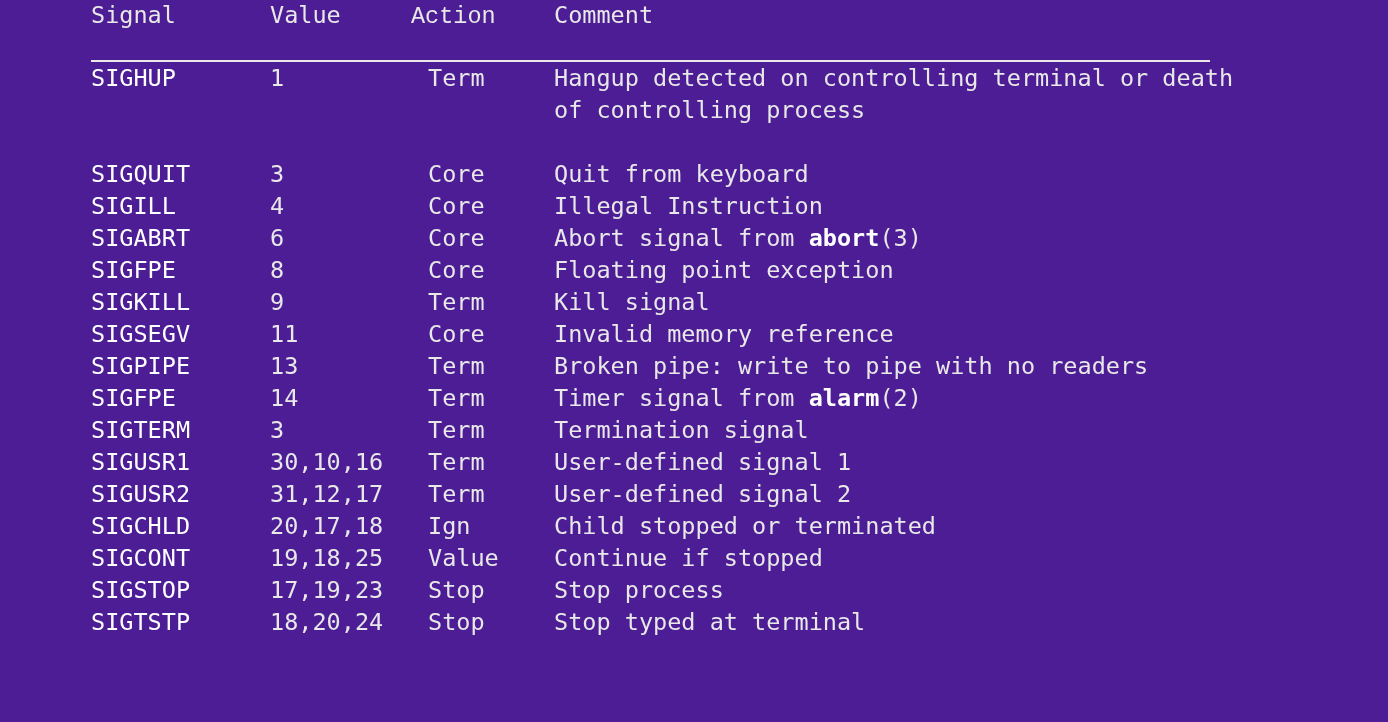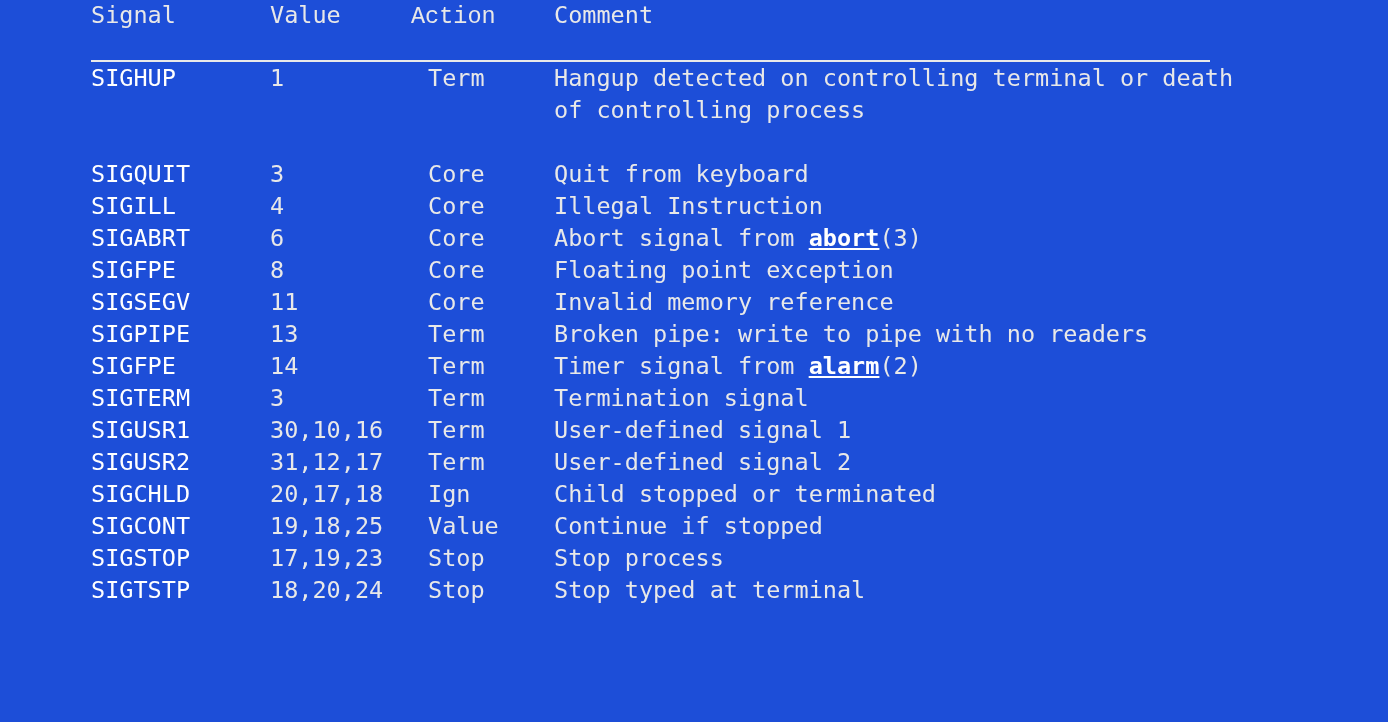"Signal" #page { background: #1d4ed8 -> #4c1d95 }
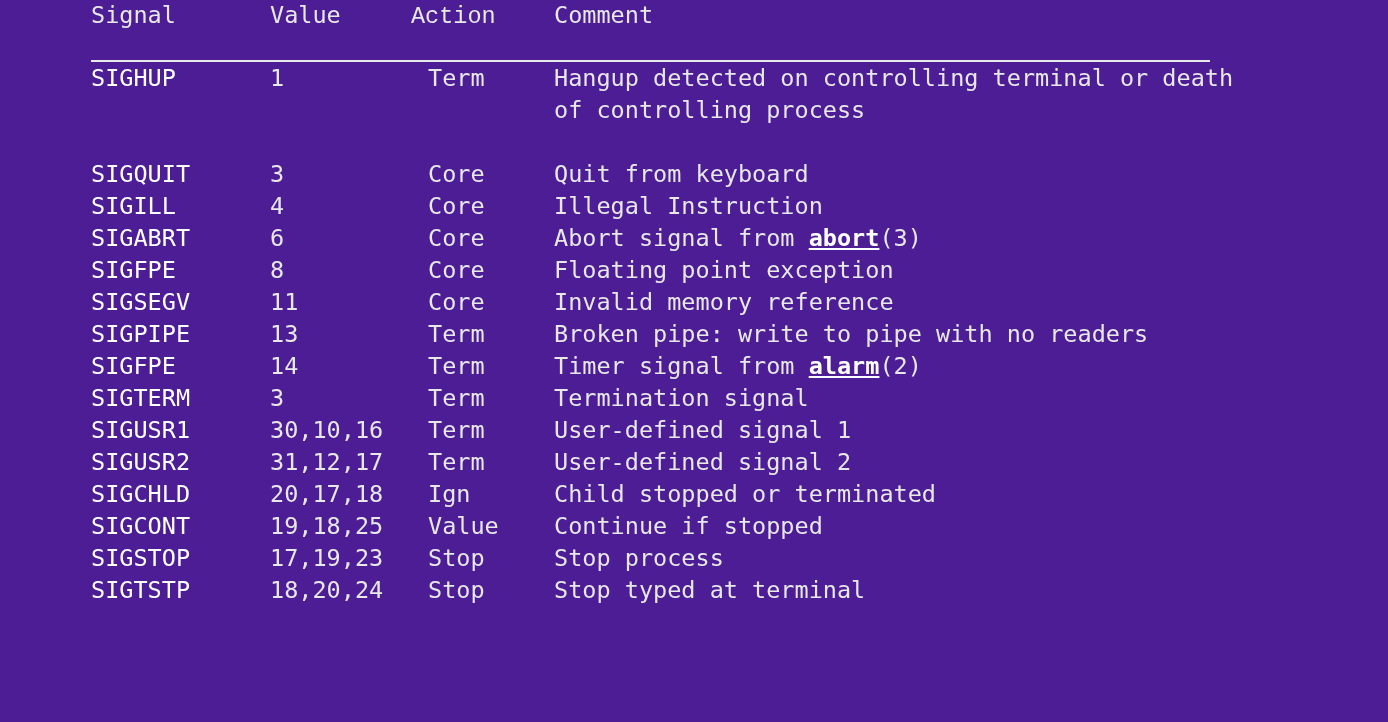"abort" td.signal-comment b { text-decoration: underline -> none }
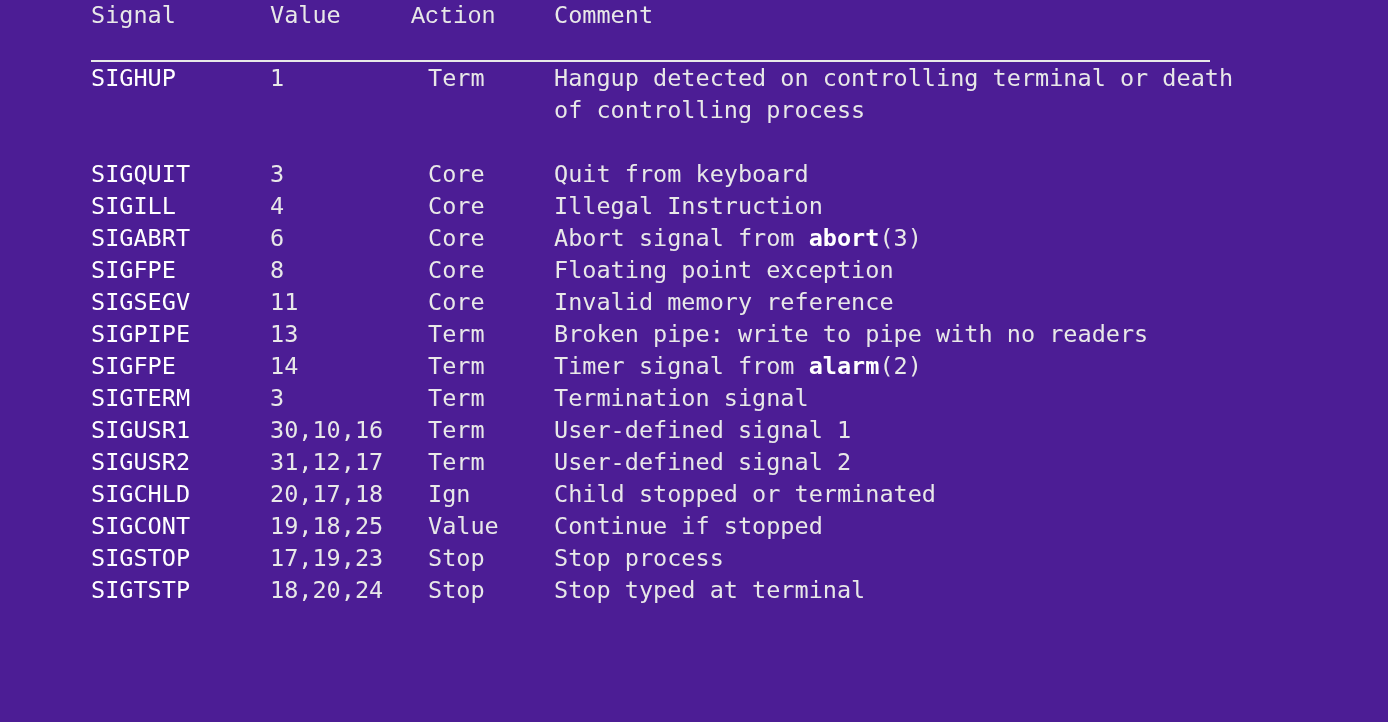"SIGKILL" tr { html: none -> <tr> <td>SIGKILL</td> <td>9</td> <td>Term</td> <td><span>Kill signal</span></td> </tr> }
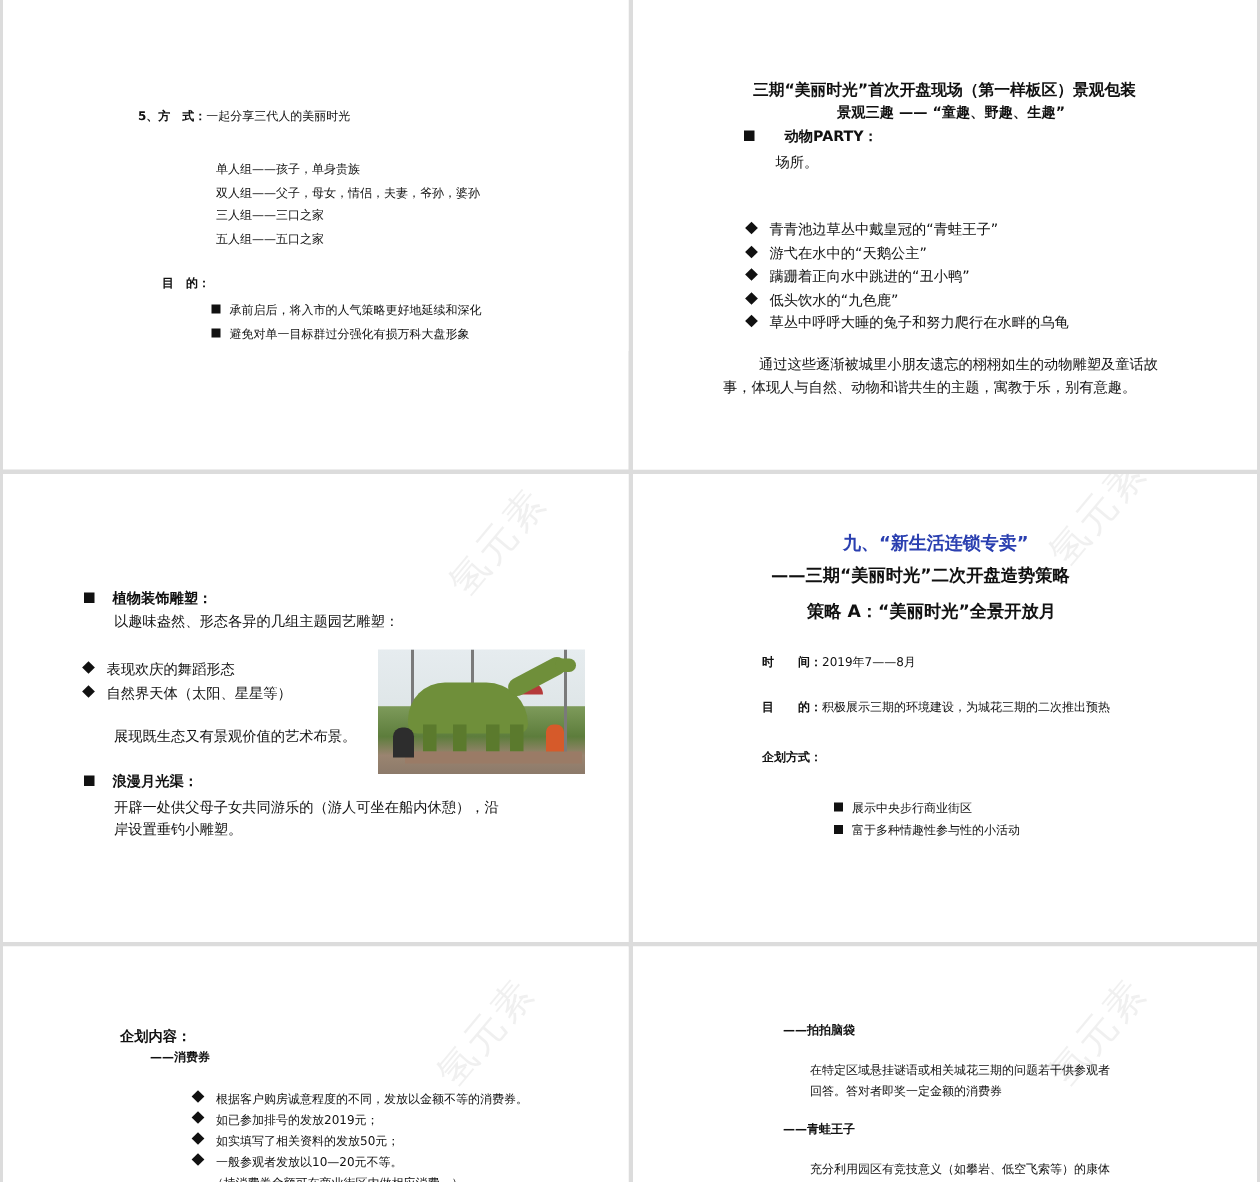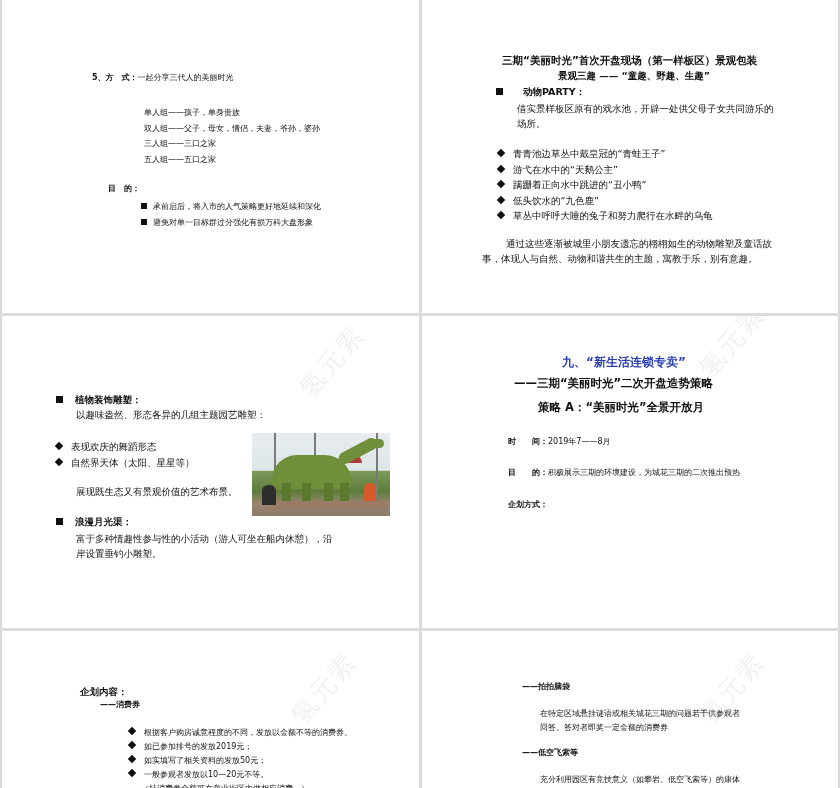"借实景样板区原有的戏水池，开辟一处供父母子女共同游乐的" div { html: <div>借实景样板区原有的戏水池，开辟一处供父母子女共同游乐的</div> -> none }
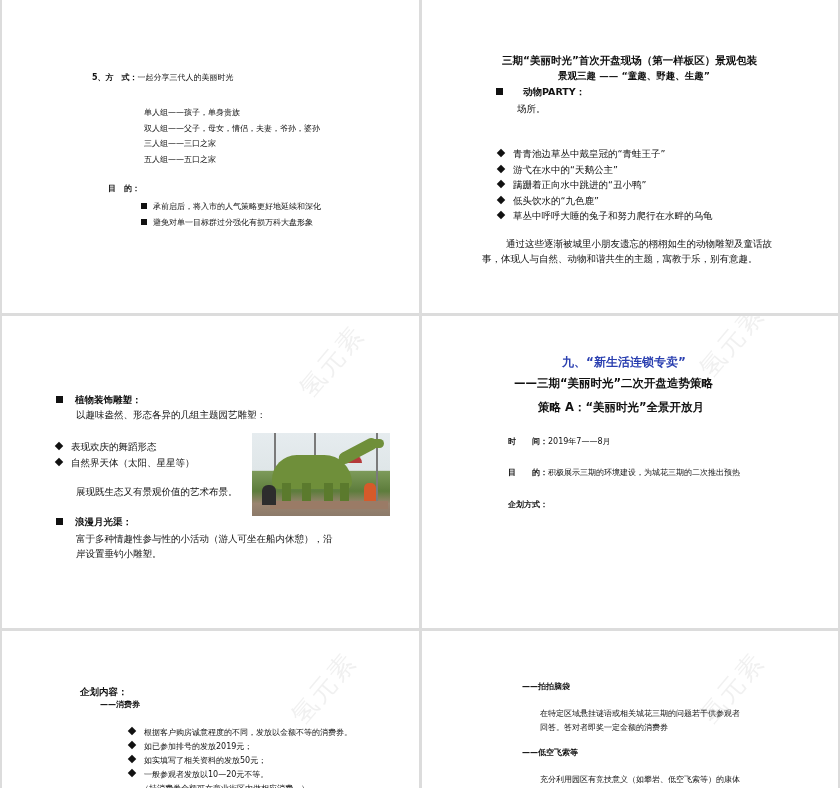"富于多种情趣性参与性的小活动（游人可坐在船内休憩），沿" div { text: 富于多种情趣性参与性的小活动 -> 开辟一处供父母子女共同游乐的 }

● ● ● ● ● ● ●

WORK ITEM -> Every line above should be output exactly, except for the pictures.

ANSWER AREA ->
"Signal" #page { background: #1d4ed8 -> #4c1d95 }
"abort" td.signal-comment b { text-decoration: underline -> none }
"SIGKILL" tr { html: none -> <tr> <td>SIGKILL</td> <td>9</td> <td>Term</td> <td><span>Kill signal</span></td> </tr> }
"借实景样板区原有的戏水池，开辟一处供父母子女共同游乐的" div { html: <div>借实景样板区原有的戏水池，开辟一处供父母子女共同游乐的</div> -> none }
"富于多种情趣性参与性的小活动（游人可坐在船内休憩），沿" div { text: 富于多种情趣性参与性的小活动 -> 开辟一处供父母子女共同游乐的 }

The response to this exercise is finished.